Reverse mortgage programs can offer financial benefits to seniors, but they are not without their costs. It’s essential to be aware of potential hidden fees that may impact your financial decision. In this short blog, we’ll discuss how to identify these hidden costs and fees associated with reverse mortgage programs.
- Origination Fees: Many reverse mortgage programs come with an origination fee, which is typically a percentage of the loan amount. While this fee is not hidden, it’s essential to understand its impact on your overall costs. Make sure to inquire about the specific origination fee associated with the program you’re considering.
- Mortgage Insurance Premium (MIP): Home Equity Conversion Mortgages (HECMs), the most common type of reverse mortgage, require borrowers to pay an upfront mortgage insurance premium (MIP). This fee can vary, so be sure to get the exact amount for your loan. In addition, it also accumulates an annual MIP charge over time.

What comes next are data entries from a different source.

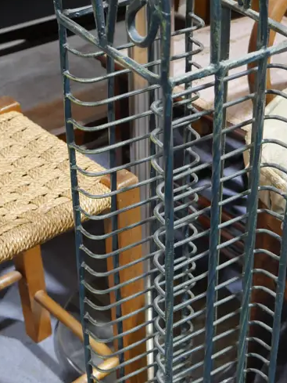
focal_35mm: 67
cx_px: 173
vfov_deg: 28.9
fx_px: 740
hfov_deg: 21.9
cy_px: 214
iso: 800
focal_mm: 16
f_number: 3.6
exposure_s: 1/60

- Servicing Fees: Servicing fees cover the costs of managing your reverse mortgage. Although they might not remain hidden, they can still significantly impact your overall expenses.
- Interest Charges: Interest on the loan accrues over time. It’s crucial to understand how interest rates work in your specific reverse mortgage program and how they might affect the overall loan balance.
- Closing Costs: Just like traditional mortgages, reverse mortgages have closing costs that include appraisal fees, title insurance, and other expenses. These can add up, so ask for a detailed breakdown of these costs.
- Counseling Fees: Before obtaining a reverse mortgage, borrowers must undergo counseling with an approved counselor. While not a hidden fee, be aware that you’ll need to pay for this service.
- Ongoing Property Costs: Homeowners are responsible for property taxes, insurance, and maintenance of the home. Failure to meet these obligations can lead to foreclosure. These ongoing expenses are important to consider.